Die größten Lichtgestalten in der Oper

  • Bertarido schrieb im Eröffnungsbeitrag


    Zitat

    auch wenn ich die Schurken und Bösewichter viel interessanter finde


    und mir kam die Aussage eines Schauspielers in den Sinn, der (sinngemäß) sagte, er hasse es, liebe und nette Figuren auf der Bühne respektive in Film oder Fernsehen darzustellen. Die Schurkenrollen seien doch viel dankbarer...


    :hello:

    .


    MUSIKWANDERER

  • Lieber Operus,
    deine Lichtgestalten will dir sicher niemand rauben.
    Doch gönne bitte denjenigen von uns, die es lieber etwas realistischer haben, auch unsere Skepsis den Allzuhehren gegenüber und die Beurteilung von Opern-Charakteren nach psychologischen Kategorien.
    Im Übrigen: Was dem einen seine Biedermeier-Nostalgie, das ist dem andern sein Barock-Klischee - und dem dritten seine Spielopernwiese. Wichtig ist doch, dass wir uns über die großen Meister nicht in die Haare kriegen. Und da möchte ich zwei Figuren das Wort reden, die allzu oft ins Diabolische bzw. ins Hehre missinterpretiert wird: Jago, schon von Shakespeare als von der Natur Benachteiligter entworfen, von Boito mit dem herrlichen Credo entsprechend aufgewertet - und von Verdi in diesem Sinne glänzend bestätigt. Und, als Gegenstück: Otello, ein Held ohne Fehl und Tadel, der sich doch durch seine Gutgläubigkeit (oder auch Dummheit!) selbst zum Sklaven seiner Gefühle erniedrigt. Solche Charaktere wie diese beiden verdienen vor allem unsere Aufmerksamkeit.
    Uns darauf zu verständigen, sollte doch möglich sein. Und davon gibt es viele: Don Giovanni, Don Alfonso, Tannhäuser, Senta, Amelia, Tosca - und viele andere - meint Sixtus

  • Lichtgestalten sind ja immer eine Illusion - Wunschdenken. Der gute Mann der alles in Ordnung bringt was bereits verpfuscht ist.
    Und wenn es ihn nicht gibt - dann wird er erfunden.
    Mir fallen dazu zwei Dinge ein; In Österreich hat sich ein politische Partei soeben so eine "Lichtgestalt" ausgedacht -und wartet nun auf ein Wunder
    (das vermutlich nicht passieren wird) irgendwie eine Variante auf "des Kaisers neue Kleider" Man sollte stets auf dem Boden der Realität bleiben.
    Schon Friedrich Schiller wusste: "Der Wahn ist kurz, die Reue lang."

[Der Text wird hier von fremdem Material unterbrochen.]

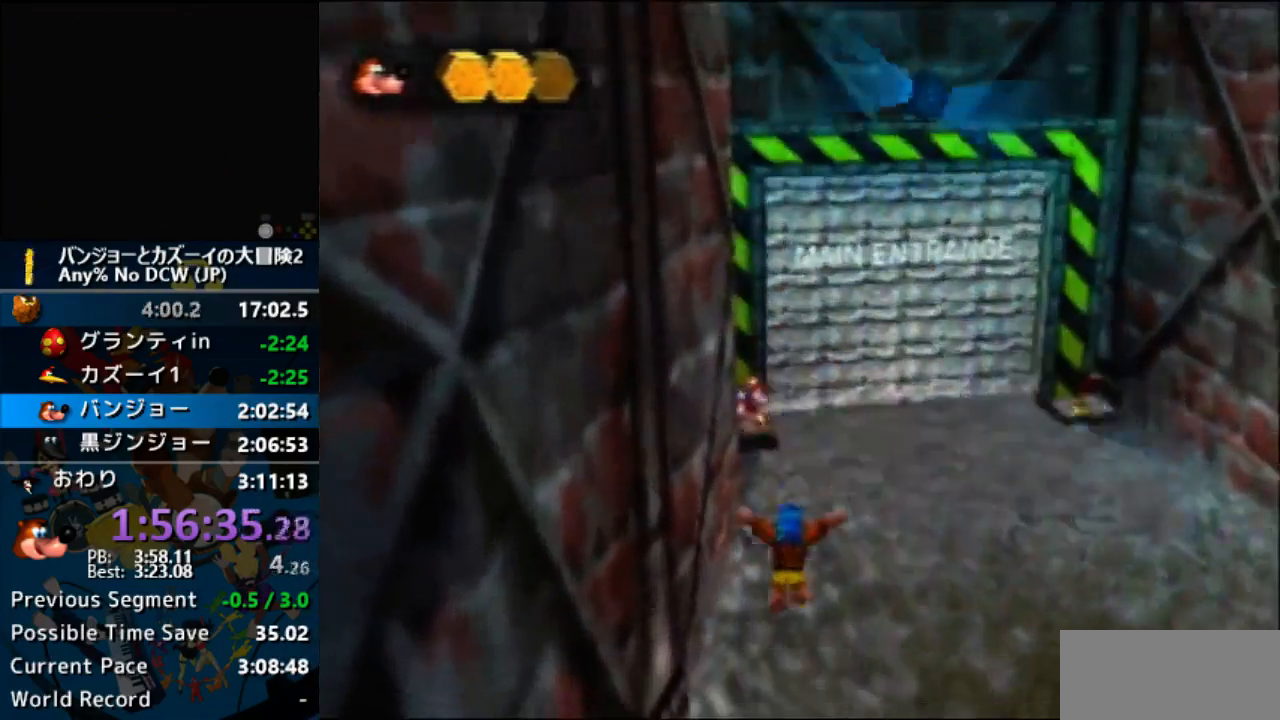
{"buttons": [], "left_stick": "up", "events": [[33, "A", "up"]]}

    Auf der Theaterbühne indes gab es in billigen Stücken sehr oft eine unverhoffte Wendung, die allen aus der Patsche half - aber auch hier machte man sich über derart einfache Lösungen schon im 19. Jahrhundert in Form von Parodien lustig.


    Solch eine Parodie beinhaltete die folgende Stelle (Libretto des unbekannten Parodie.Stückes aus dem Gedächtnis nacherzählt):


    (Im allgemeinenGetümmel öffnet sich eine Tür in der Mitte des Raumes und eine imposante Gestalt in einen weißen Mantel gehüllt tritt ein. Sofort wird er von der Menge umringt und alle schauen gebannt auf den Fremdling)
    Fremdling: Ich bin gekommen um euch Frieden Glück und Einigkeit zu bringen - Alles wird gut !!
    Menge: Oooohhhh
    Fremdling: Ich werde Feindschaften beenden und aus Feinden Freunde machen
    Menge: AAhhhhhhh !!!!!
    Fremdlich: Ich werde Eure Finanzen in Ordnung bringen und Liebespaare verheiraten
    Menge: Ohhhhhhhh !!!!!!
    Einer aus der Menge: Gelobt Seist Du - wahrhaftig großer Mann. - Wer bist Du ? SPRICH !!!
    Menge im Chor: Wer bist Du ? SPRICH
    Der Fremde: Meinen Namen sollt ihr NIE erfahren !!
    (Er öffnet überraschend seinen Mantel und breitet des größeren Effekts wegen die Arme aus. Darunter kommen Edelsteinbesetzte golden Rangabzeichen zum Vorschein. Und nun ruft er mit heisverkündendem Ton:) Ich bins ich bins der Kaiser Joseph !!!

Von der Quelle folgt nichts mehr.